Pierdavide Carone presenta il nuovo album «Distrattamente», il disco della conferma

Otto mesi dopo l'uscita di «Una canzone pop» (bestseller da oltre 140.000 copie e due dischi di platino), il 22enne cantautore pugliese cerca la conferma con «Distrattamente», un secondo album che non delude le attese...
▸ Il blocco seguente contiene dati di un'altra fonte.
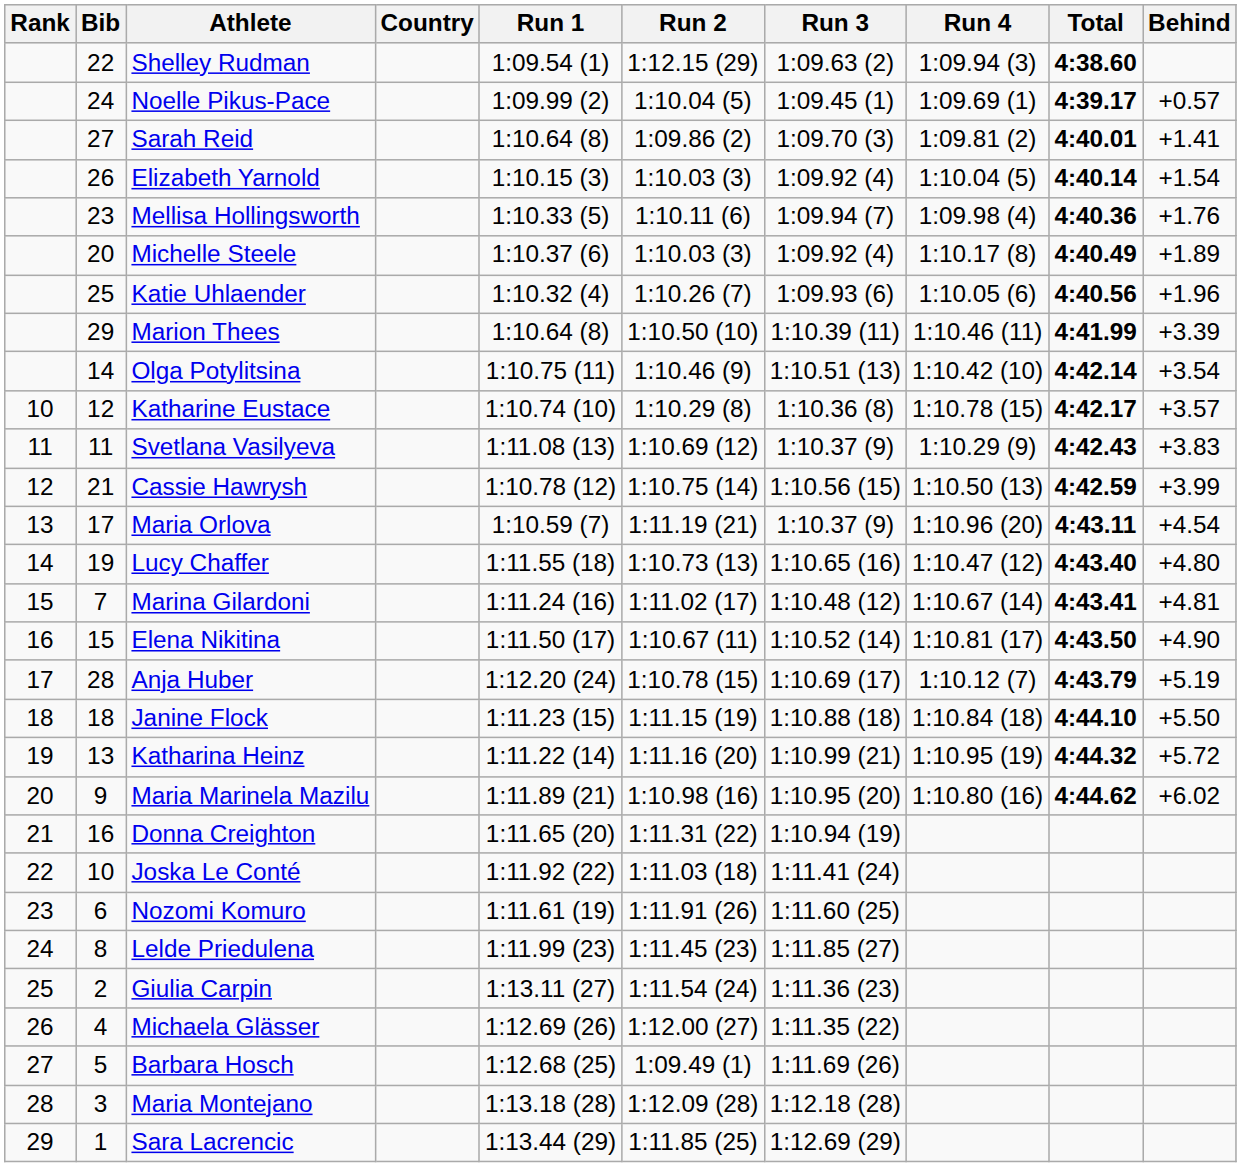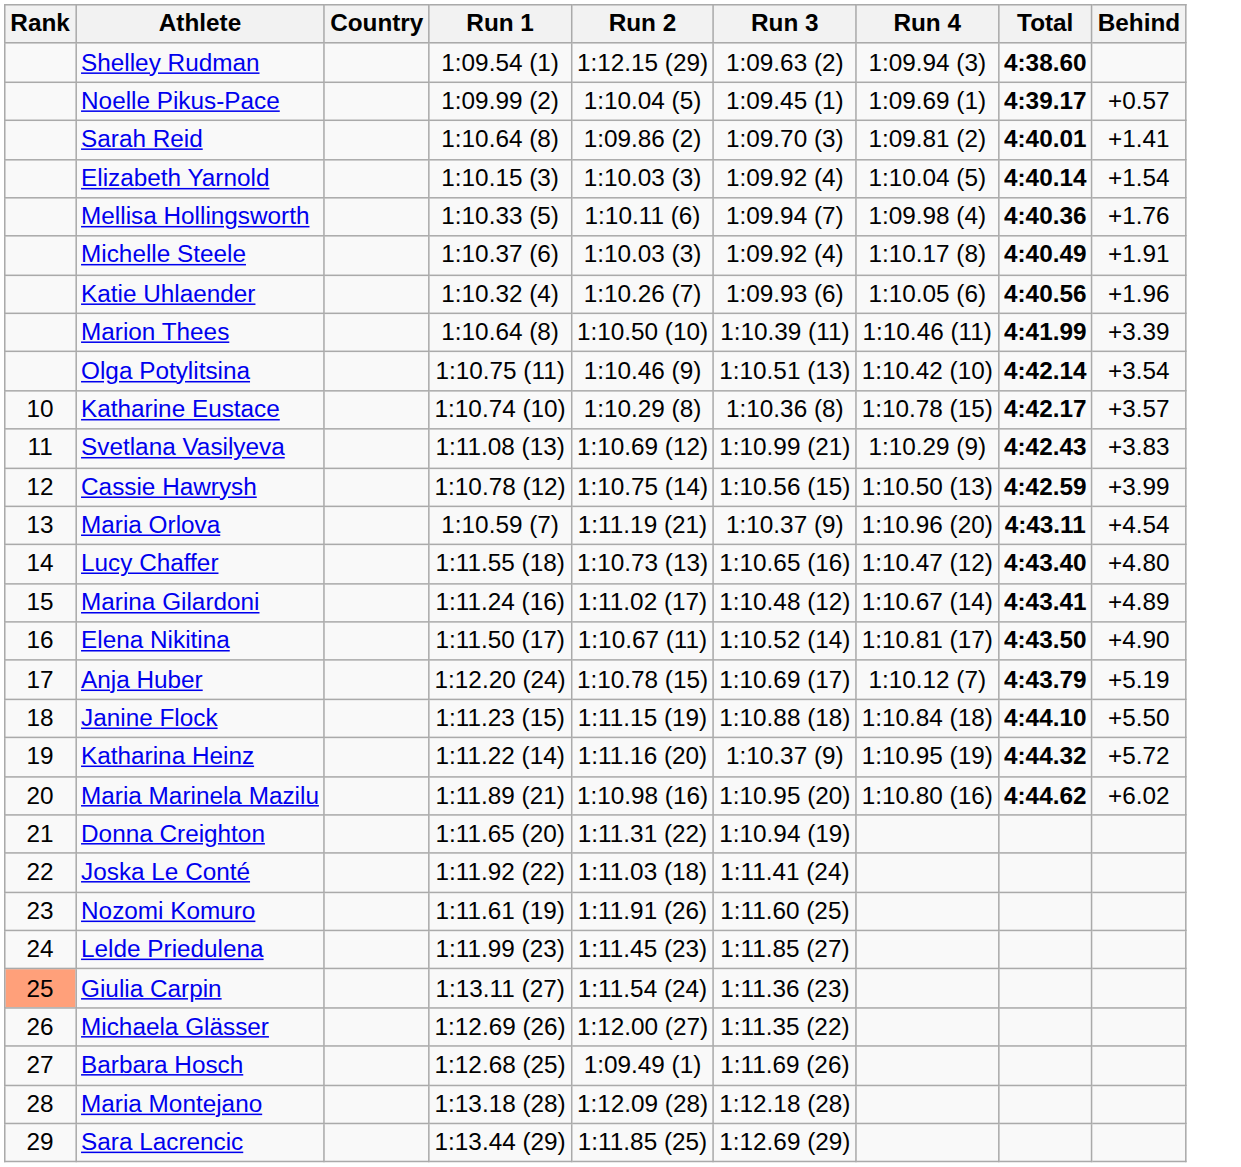- column: Bib | 22 | 24 | 27 | 26 | 23 | 20 | 25 | 29 | 14 | 12 | 11 | 21 | 17 | 19 | 7 | 15 | 28 | 18 | 13 | 9 | 16 | 10 | 6 | 8 | 2 | 4 | 5 | 3 | 1
Michelle Steele | Behind: +1.89 -> +1.91
Svetlana Vasilyeva | Run 3: 1:10.37 (9) -> 1:10.99 (21)
Marina Gilardoni | Behind: +4.81 -> +4.89
Katharina Heinz | Run 3: 1:10.99 (21) -> 1:10.37 (9)
Giulia Carpin | Rank: no background -> lightsalmon background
20 Novembre 2010 | 15:51 di Antonio Mustara

Pierdavide Carone

Di tutti i talenti musicali laureati alla scuola di «Amici», Pierdavide Carone, rivelazione della stagione 2009-10, è l’unico ad aver ottenuto da subito il plauso unanime della critica. Anche il pubblico è stato dalla sua parte fin dall’inizio, incantato dall’originalità di brani come «La ballata dell’ospedale» e «Jenny». Oggi, otto mesi dopo l’uscita di «Una canzone pop» (bestseller da oltre 140.000 copie e due dischi di platino), il 22enne cantautore pugliese cerca la conferma con «Distrattamente», un secondo album che non delude le attese. Dieci brani inediti (interamente firmati da Pierdavide e arrangiati con gli inseparabili Beppe Vessicchio e Claudio Guidetti) nei quali le due anime del giovane cantautore continuano a coesistere in perfetta armonia.
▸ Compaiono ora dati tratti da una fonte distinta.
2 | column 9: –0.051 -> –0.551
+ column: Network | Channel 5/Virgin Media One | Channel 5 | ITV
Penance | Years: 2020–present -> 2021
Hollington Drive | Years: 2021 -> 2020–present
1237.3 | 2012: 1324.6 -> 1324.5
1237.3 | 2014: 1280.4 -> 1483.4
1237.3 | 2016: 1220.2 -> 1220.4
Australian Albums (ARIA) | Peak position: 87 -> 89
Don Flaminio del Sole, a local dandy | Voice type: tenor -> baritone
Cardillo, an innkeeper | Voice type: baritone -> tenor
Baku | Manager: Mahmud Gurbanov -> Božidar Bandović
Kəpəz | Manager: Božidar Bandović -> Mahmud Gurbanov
Nel disco, il Pierdavide ironico e irriverente («Distrattamente fan», «Dammela… la mano») si alterna a quello romantico e riflessivo («La prima volta», «Un clown che piange») con un occhio sempre attento alla realtà («Auè»). «Non si vive solo d’amore, quindi non ci sono solo canzoni d’amore» spiega durante la presentazione del disco ai giornalisti. «Ma senza amore non si può stare, e allora…».

Tra le love song del disco c’è anche «Ti vorrei» (scelta da Maria De Filippi come sigla di «Amici 2010-11») in cui l’oggetto del desiderio è la musica. «Mi piacerebbe invecchiare con lei ed essere ancora qui, con i capelli bianchi tra molti anni, a presentare un disco». Timido e di poche parole, Pierdavide preferisce raccontarsi in musica. «Quello che sono lo canto in “Un clown che piange”, un brano malinconicamente autobiografico, il mio preferito dell’album». Nel testo, Pierdavide si scusa con se stesso «perché vivo appena» e si definisce «la tristezza divenuta umanità». E, come in «Di notte» (la sua canzone più popolare), rivolge un pensiero alla ex fidanzata: «Mi scuso con la donna che mi ama ancora, che mi ha raccolto tra gli stracci dell’Inferno, ma ora che ho il Paradiso non è la sua ora». Il sentimento che lo lega a Grazia Striano, la ballerina conosciuta ad «Amici», ha invece ispirato «Quello che mi dai» mentre «Viole» e «Hey baby» sono state ripescate tra le prime canzoni, composte da adolescente.

A differenza dei suoi ex compagni di scuola, Pierdavide non ha intenzione di partecipare al prossimo Festival di Sanremo, da lui vinto quest’anno come autore di «Per tutte le volte che…», interpretata da Valerio Scanu: «Non voglio rovinare la mia media perfetta» spiega ridendo. «Finora tutti brani che ho presentato hanno vinto».